Trump gewährt Iran weitere Fristverlängerung bei Hormus-Konflikt
US-Präsident Donald Trump hat sein Ultimatum an den Iran zur Öffnung der strategisch wichtigen Straße von Hormus erneut verlängert. Die ursprünglich auf 48 Stunden begrenzte Frist wurde zunächst um fünf Tage verlängert und nun erneut aufgeschoben. Die neue Deadline endet am 6. April um 20.00 Uhr US-Ostküstenzeit, was dem 7. April um 2.00 Uhr deutscher Zeit entspricht.
Verhandlungen als Grund für die Aufschiebung
Trump begründete die erneute Fristverlängerung auf der Plattform Truth Social mit "sehr guten" Gesprächen zwischen den Konfliktparteien. Nach Angaben des US-Präsidenten habe der Iran selbst um eine Verschiebung des Ultimatums gebeten. Die ursprüngliche Frist wäre bereits in der Nacht zum Dienstag deutscher Zeit abgelaufen, wurde dann aber zunächst bis zum kommenden Samstag verlängert.
"Wir haben jede Menge Zeit", erklärte Trump in Washington auf Nachfrage zur möglichen Aufschiebung der Frist. Der US-Präsident betonte, dass sein Schwiegersohn Jared Kushner, Sondergesandter Steve Witkoff und Vizepräsident JD Vance ihn kontinuierlich über den Fortgang der Verhandlungen informieren würden. Von diesen Gesprächen hänge letztlich ab, ob das Ultimatum bestehen bleibe oder weiter modifiziert werde.

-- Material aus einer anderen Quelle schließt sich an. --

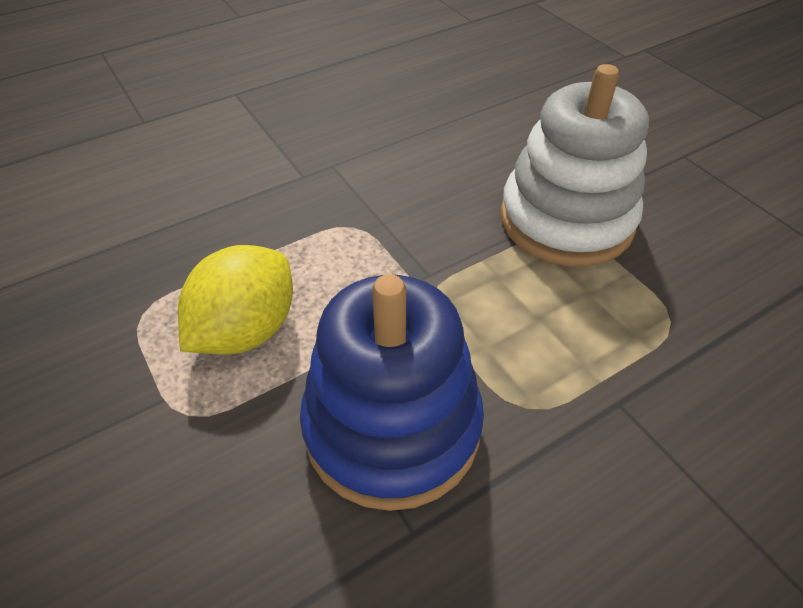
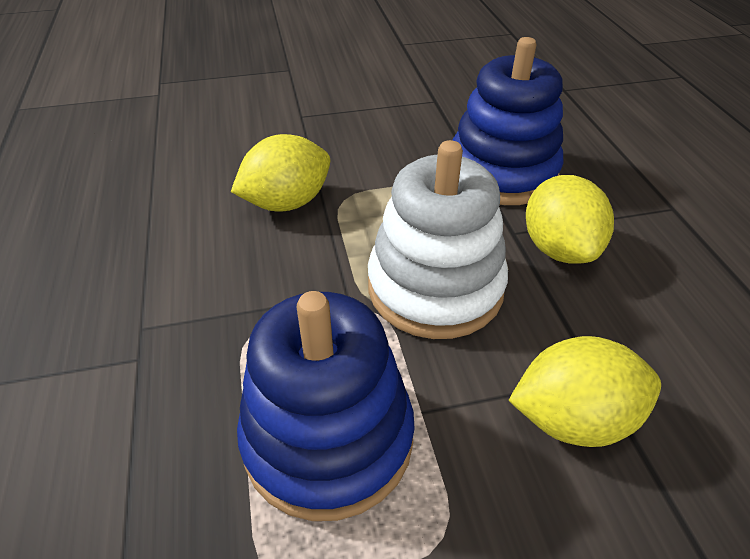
blue stacking toy: [300,274,484,511] = 1 -> [237,291,415,521] [452,37,563,205] = 2
yellow lemon: [178,245,293,355] = 1 -> [231,134,330,211] [508,336,661,447] [526,175,614,264] = 3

Drohkulisse und Vergeltungsandrohungen
Trump hatte dem Iran mit der Zerstörung iranischer Kraftwerke gedroht, sollte Teheran die Straße von Hormus nicht vollständig und "ohne Drohungen" für den internationalen Schiffsverkehr öffnen. Diese Drohung steht weiterhin im Raum, wurde jedoch durch die Fristverlängerungen vorerst suspendiert.
Der Iran seinerseits hatte mit drastischen Vergeltungsmaßnahmen auf mögliche US-Angriffe reagiert. Teheran drohte unter anderem mit der vollständigen Schließung der strategischen Meerenge, die für den weltweiten Ölhandel von entscheidender Bedeutung ist. Zusätzlich kündigte der Iran Vergeltungsangriffe auf Energieanlagen in Golfstaaten an, sollte es zu US-Militäraktionen kommen.
Die strategische Bedeutung der Straße von Hormus
Die Straße von Hormus stellt die einzige Verbindung des Persischen Golfs mit den Weltmeeren dar und gilt als eine der wichtigsten Schifffahrtsrouten weltweit. Durch diese enge Passage werden etwa 20 Prozent des globalen Ölbedarfs transportiert, wobei der größte Anteil in Richtung China, Indien und andere asiatische Länder fließt. Zusätzlich passieren etwa 20 Prozent des weltweiten Flüssiggashandels die Meerenge.
Seit Beginn des Konflikts zwischen den USA, Israel und dem Iran hat Teheran wiederholt Schiffe per Funk aufgefordert, die Straße von Hormus nicht zu passieren. Iranische Angriffe auf Schiffe in der Region haben bereits gravierende Auswirkungen auf den weltweiten Handel mit Gas und Öl gezeigt.
Spürbare Auswirkungen in Deutschland
Die faktische Blockade der Straße von Hormus wirkt sich bereits spürbar auf die deutsche Wirtschaft und Verbraucher aus. Die Preise für Benzin und Diesel sind infolge der angespannten Lage deutlich gestiegen, was sich direkt an deutschen Tankstellen bemerkbar macht. Experten warnen zudem vor möglichen Preissteigerungen bei Lebensmitteln, da die Unterbrechung der Handelsrouten die globalen Lieferketten beeinträchtigt.
Die erneute Fristverlängerung bietet nun einen kurzen Atempause in dem eskalierenden Konflikt, der die globale Energieversorgung und Wirtschaftsstabilität bedroht. Ob die Verhandlungen zu einer dauerhaften Lösung führen oder lediglich den Konflikt weiter hinauszögern, bleibt abzuwarten.